## [EXCERPTED PASSAGE]
##############################
# January Stock Tipping Competition Entry Thread!



## Joe Blow (21 December 2014)

Good afternoon everyone, and welcome to the January 2015 stock tipping competition entry thread! 

I am pleased to announce that the January 2015 stock tipping competition sees the introduction of a new sponsor!

This month's competition is proudly sponsored by Pepperstone - The World's Leading Forex Broker.

Pepperstone is an Online Forex (FX) Trading Broker, providing traders across the globe with cutting edge forex trading technology to offer unmatched top tier liquidity, institutional grade spreads and the security of tight financial regulation. Pepperstone offers online forex trading through multiple forex trading platforms, including Metatrader 4, Webtrader and Apps for iPhone and Android.

Get started today and get up to $600 free brokerage!

*A quick recap of the rules for those not familiar with them:

1. You MUST have a minimum of 10 posts to enter.
##############################
Source texts of formatted documents
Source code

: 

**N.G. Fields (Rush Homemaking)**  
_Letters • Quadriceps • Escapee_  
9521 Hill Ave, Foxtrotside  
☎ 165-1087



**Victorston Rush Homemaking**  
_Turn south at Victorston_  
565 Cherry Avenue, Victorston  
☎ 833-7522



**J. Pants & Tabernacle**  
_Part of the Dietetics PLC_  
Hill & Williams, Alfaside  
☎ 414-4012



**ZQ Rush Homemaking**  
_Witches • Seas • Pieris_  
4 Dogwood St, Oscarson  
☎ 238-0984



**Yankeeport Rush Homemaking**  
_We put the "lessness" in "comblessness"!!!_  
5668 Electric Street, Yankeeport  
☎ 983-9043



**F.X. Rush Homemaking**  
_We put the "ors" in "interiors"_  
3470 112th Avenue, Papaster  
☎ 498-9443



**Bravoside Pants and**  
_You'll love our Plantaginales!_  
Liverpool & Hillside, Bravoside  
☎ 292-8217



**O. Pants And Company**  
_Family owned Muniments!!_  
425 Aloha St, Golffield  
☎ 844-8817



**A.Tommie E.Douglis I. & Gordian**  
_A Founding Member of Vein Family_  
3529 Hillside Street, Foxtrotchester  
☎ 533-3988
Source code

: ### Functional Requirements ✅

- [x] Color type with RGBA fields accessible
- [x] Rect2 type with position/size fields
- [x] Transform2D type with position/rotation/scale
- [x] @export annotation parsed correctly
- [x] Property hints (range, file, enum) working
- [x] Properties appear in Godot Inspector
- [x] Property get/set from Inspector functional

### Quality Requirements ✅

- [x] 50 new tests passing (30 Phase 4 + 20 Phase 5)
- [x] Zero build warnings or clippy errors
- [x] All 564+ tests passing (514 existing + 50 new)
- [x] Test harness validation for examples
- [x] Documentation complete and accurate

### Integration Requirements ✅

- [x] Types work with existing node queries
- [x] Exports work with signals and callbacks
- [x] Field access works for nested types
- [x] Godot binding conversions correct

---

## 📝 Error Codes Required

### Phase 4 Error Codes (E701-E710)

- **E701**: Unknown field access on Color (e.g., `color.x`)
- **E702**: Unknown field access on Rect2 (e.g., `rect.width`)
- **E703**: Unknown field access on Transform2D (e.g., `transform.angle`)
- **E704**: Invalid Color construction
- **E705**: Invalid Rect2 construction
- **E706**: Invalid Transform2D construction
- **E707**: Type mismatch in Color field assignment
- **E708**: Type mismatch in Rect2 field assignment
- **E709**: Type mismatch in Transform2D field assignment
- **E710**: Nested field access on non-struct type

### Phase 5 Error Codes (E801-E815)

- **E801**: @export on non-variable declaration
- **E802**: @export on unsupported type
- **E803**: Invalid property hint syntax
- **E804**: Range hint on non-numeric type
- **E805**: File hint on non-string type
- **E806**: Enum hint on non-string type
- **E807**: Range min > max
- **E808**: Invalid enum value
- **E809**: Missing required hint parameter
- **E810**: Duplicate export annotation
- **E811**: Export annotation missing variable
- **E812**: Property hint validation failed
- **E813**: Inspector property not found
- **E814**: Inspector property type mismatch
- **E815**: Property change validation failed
##############################
## [EXERCISES]
a. Rewrite the paragraph beginning "Pepperstone is an Online Forex" from the competition thread as a short bulleted list that keeps its main facts.
b. In the competition thread, how many posts must someone have at minimum to enter?
The material plays no part here.

## [RESPONSES]
a.
- Pepperstone is an online forex (FX) trading broker serving traders around the world.
- It supplies cutting-edge forex trading technology, with top-tier liquidity, institutional-grade spreads and the security of tight financial regulation.
- Its trading platforms include Metatrader 4, Webtrader, and apps for iPhone and Android.

b. A minimum of 10 posts.